Until yesterday when I noticed someone selling coal on Facebook but it’s located over 100 miles from where I live, depending on what I learn from you folks I just might take a ride over there to buy some coal to see how well it does or doesn’t work.
thing
 
My grates are still good but my fire bricks are broken but still in place. i have new fire brick just haven't replaced them yet.The newer stoves doesn't even have fire bricks only wood and coal stoves have them.
 
So, there is an old coal railway right across the road from me. You can walk it with a bucket and fill it in less than a minute. I’ve played around with putting it in my stove when I have a bed of wood coals

I’ve always been to scared to put more than a piece or two. But it will burn

As for all the technical stuff, I’m not the guy for that.

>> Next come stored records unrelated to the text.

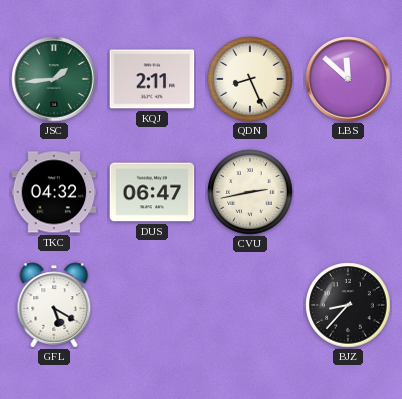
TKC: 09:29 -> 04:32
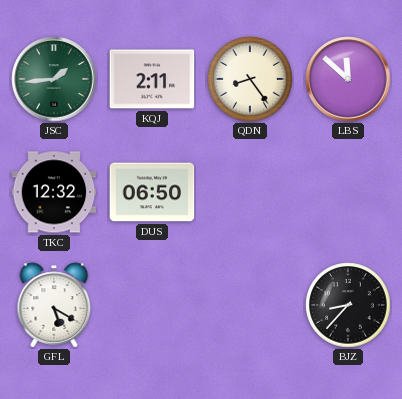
QDN: 8:26 -> 8:24
TKC: 04:32 -> 12:32
DUS: 06:47 -> 06:50
CVU: 2:43 -> none
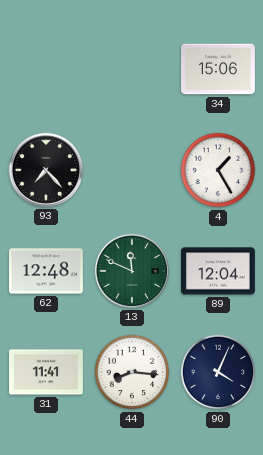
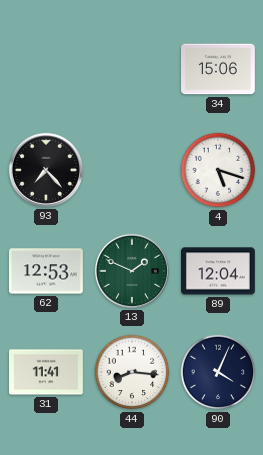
4: 1:25 -> 5:18
62: 12:48 -> 12:53
13: 11:49 -> 1:49
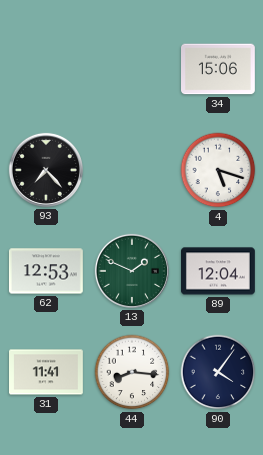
90: 4:04 -> 4:06
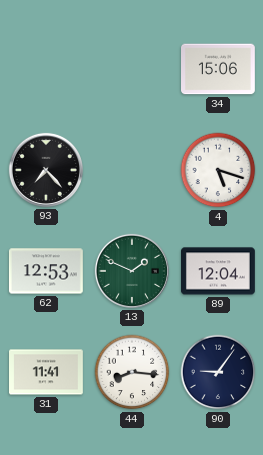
90: 4:06 -> 9:06
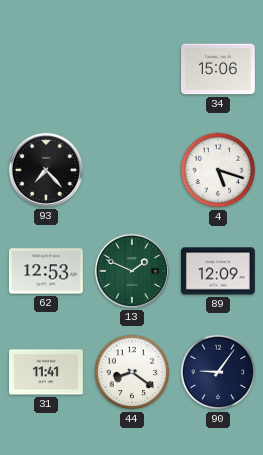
89: 12:04 -> 12:09
44: 8:16 -> 8:21
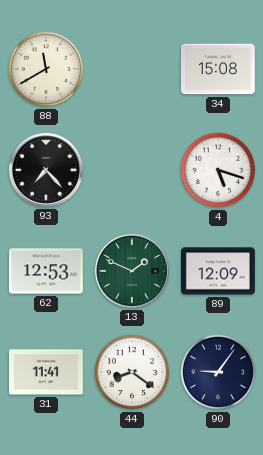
88: none -> 11:40
34: 15:06 -> 15:08
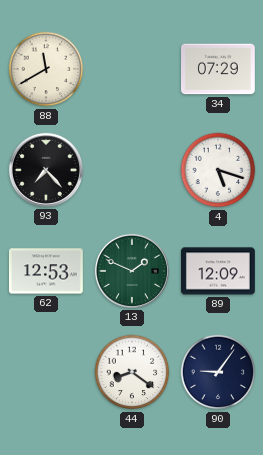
34: 15:08 -> 07:29
31: 11:41 -> none
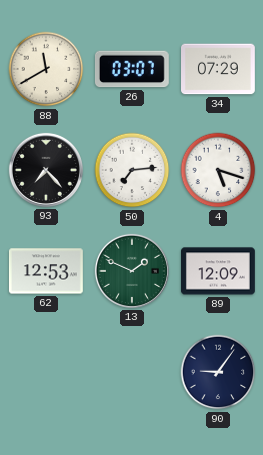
26: none -> 03:07
50: none -> 7:14
44: 8:21 -> none
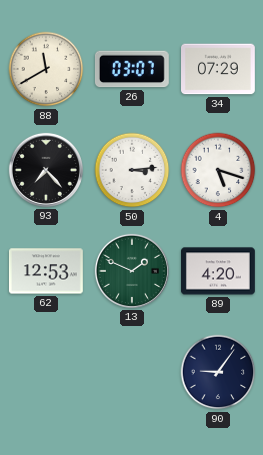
50: 7:14 -> 3:14
89: 12:09 -> 4:20
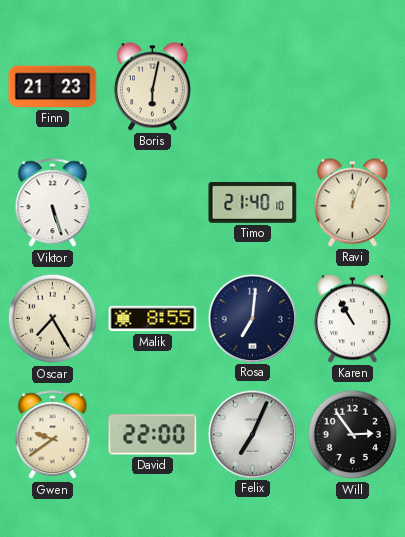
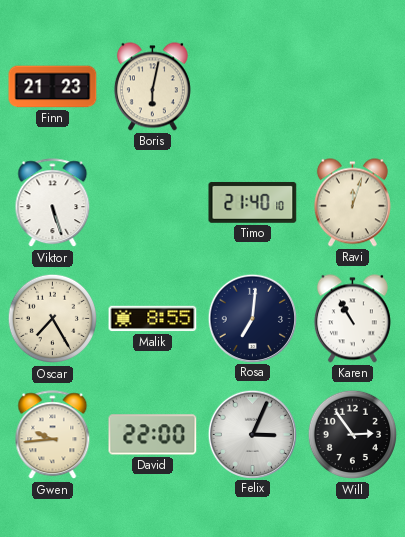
Gwen: 9:39 -> 9:44
Felix: 7:04 -> 3:04
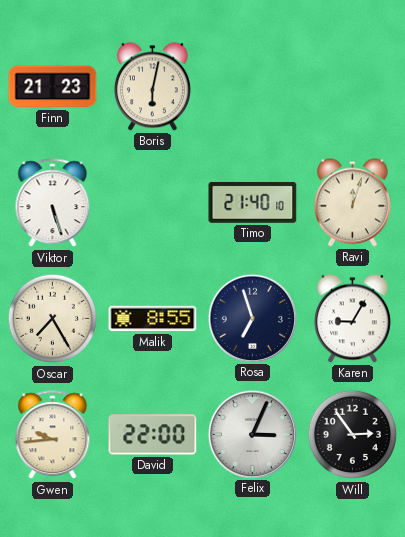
Rosa: 7:01 -> 6:57
Karen: 10:55 -> 9:05
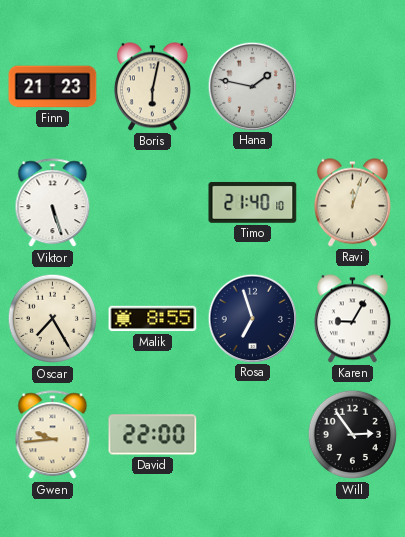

But I am the guy that will tell you, it will burn
 
Any Amish in your area? That's who I bought my coal from.

I burned anthracite coal. It requires a deep bed to burn well, my furnace holds about 100 lbs(2.5 bags) at a time. It also requires air under the whole bed of coal with no over fire air. I had to block all the secondary air passages in my furnace with fiberglass insulation. Your stove also needs to be airtight so you don't get a runaway fire. I kept a bucket of sand near the furnace just in case something happened. There's a definite learning curve.

All this talk of coal makes me wanna go pick up a pallet.